Advisors in consecutive Trump and Biden administrations have disagreed on how to manage the Somali debacle. The former concluded that US troops should leave, the latter that they must stay. Yet both Democrats and Republicans have consistently posed the wrong question. The issue is not how many troops, planes or drones the US should supply; rather, it is how to resolve the underlying political and economic grievances that generate instability. Accepting this fact would require a major shift in global outlook. Rather than understanding ‘national security’ as the imperative to protect US hegemony against perceived threats, it would demand that policymakers embrace a more exacting concept of ‘global human security’ – one that focuses on people rather than territory, and includes access to food, water, healthcare, education, employment and physical security, as well as respect for civil liberties and the environment. This multidimensional approach would recognize that the security of a state is premised on the protection of such needs, both inside and outside its borders. The Somali government’s failure to meet them allows movements like al-Shabaab to flourish. Without addressing these shortfalls, no amount of targeted killing or aerial bombardment will weaken the influence of these groups.

A more effective foreign policy would also acknowledge that grassroots organizations – agricultural cooperatives, trade unions, women’s and youth groups – are best placed to understand Somalia’s material problems and their solutions.

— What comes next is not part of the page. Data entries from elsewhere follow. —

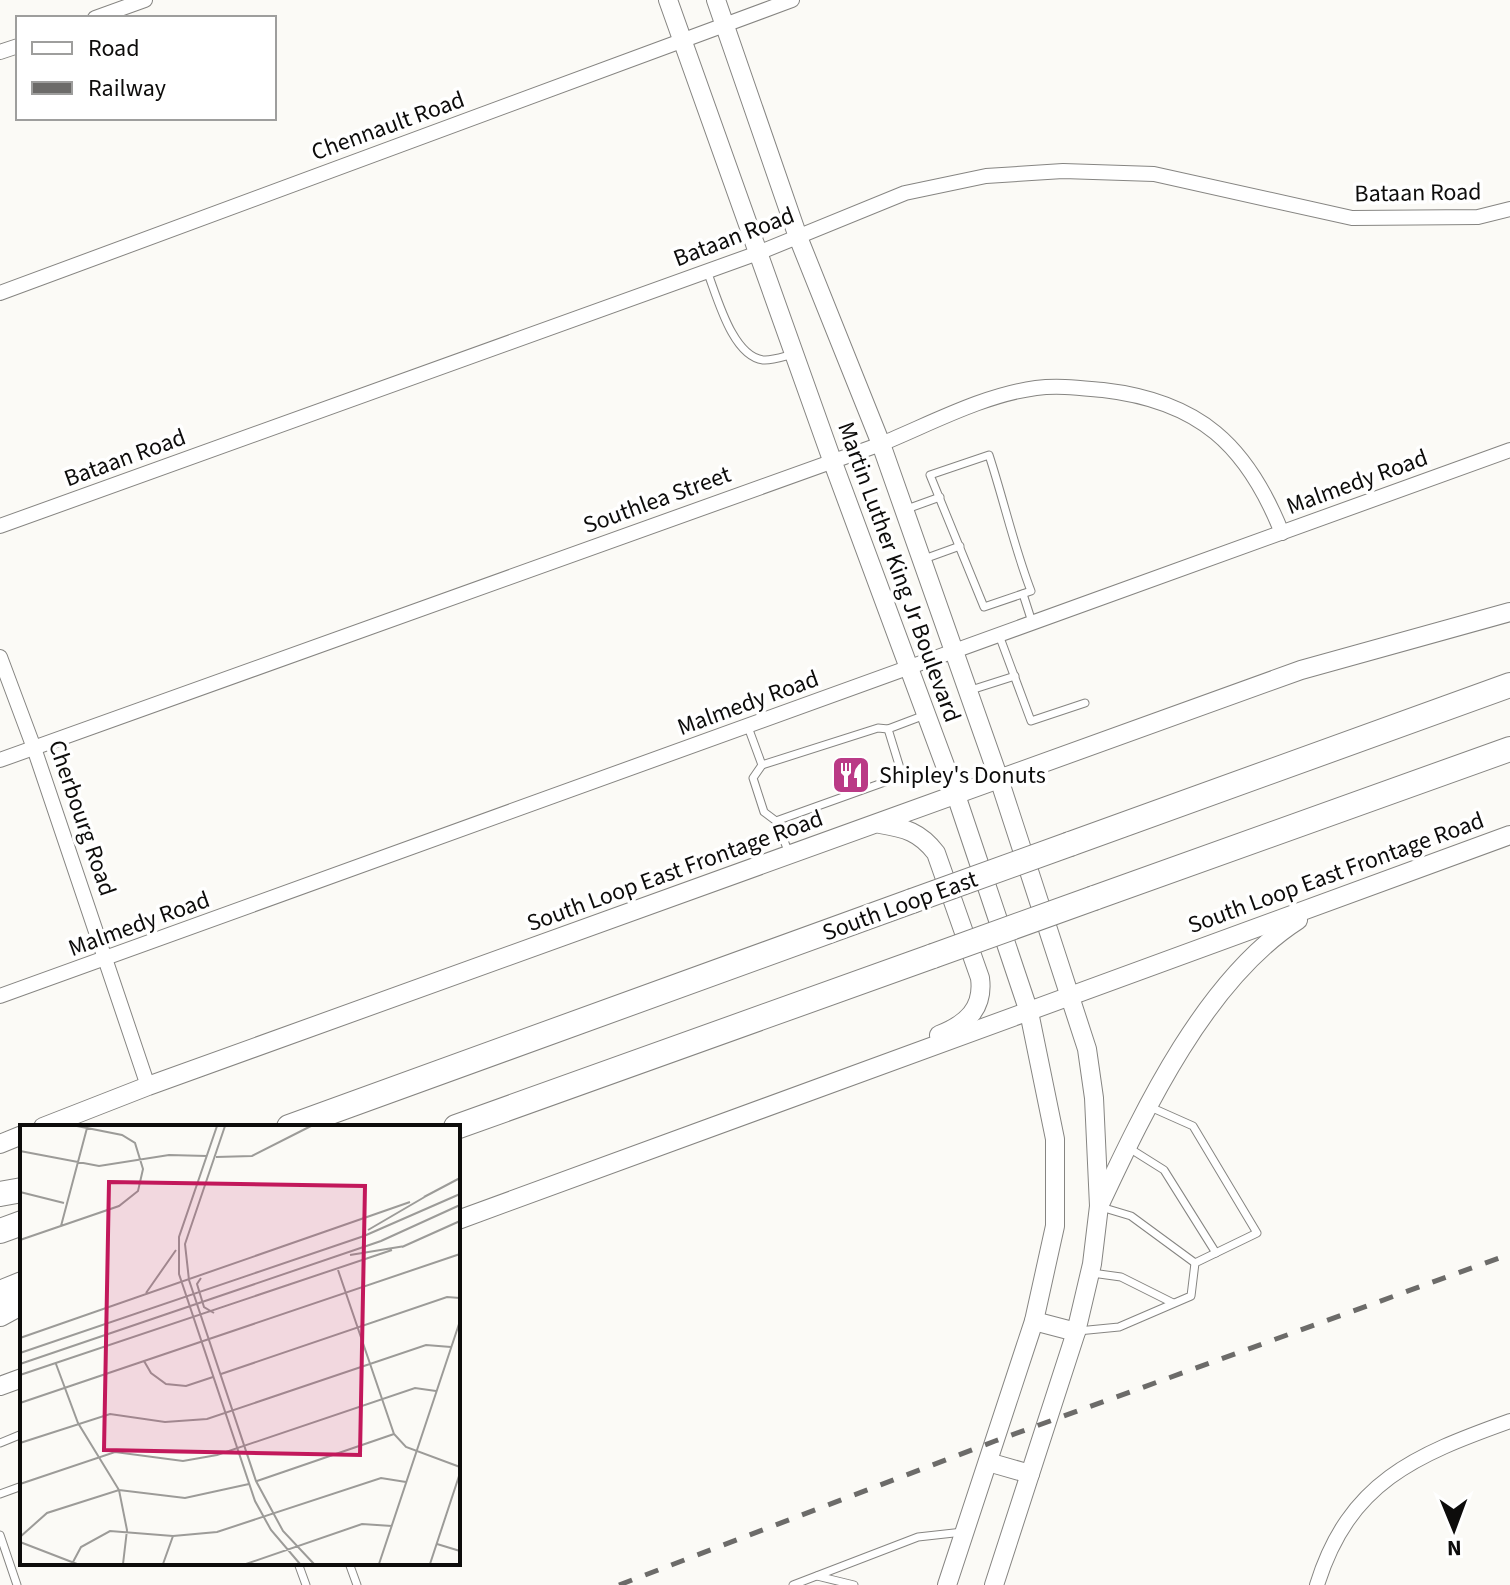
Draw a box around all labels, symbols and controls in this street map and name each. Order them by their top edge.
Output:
legend [16,16,276,120]
text: Road [88,31,140,66]
text: Railway [88,71,166,106]
street label: Chennault Road [307,82,469,170]
street label: Bataan Road [1354,174,1482,212]
street label: Bataan Road [668,198,800,276]
street label: Martin Luther King Jr Boulevard [828,417,970,727]
street label: Bataan Road [59,420,191,496]
street label: Malmedy Road [1281,440,1433,524]
street label: Southlea Street [578,457,736,543]
street label: Malmedy Road [672,661,824,745]
street label: Cherbourg Road [39,735,125,901]
restaurant icon: Shipley's Donuts [830,754,872,796]
place label: Shipley's Donuts [879,758,1046,793]
street label: South Loop East Frontage Road [522,801,828,941]
street label: South Loop East Frontage Road [1183,803,1489,943]
street label: South Loop East [818,862,982,950]
street label: Malmedy Road [63,882,215,966]
inset map [20,1125,460,1565]
north arrow [1414,1489,1494,1569]
text: N [1447,1532,1462,1564]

If outside powers have any role in ending the conflict, it is to support local peace initiatives that include all affected parties: bringing such civil society groups into dialogue with other key actors, including Islamist and jihadist organizations. Yet this remains a distant prospect. Instead, Biden’s recent announcement has simply reaffirmed the standard playbook: propping up a repressive government, launching endless military strikes that kill civilians and engaging on an ad-hoc basis with enterprising warlords. The inevitable failure of this strategy will once again demonstrate that there are no easy fixes or short-term solutions to Somalia’s secular crises. Only a long-term process of structural reform can bring them to an end.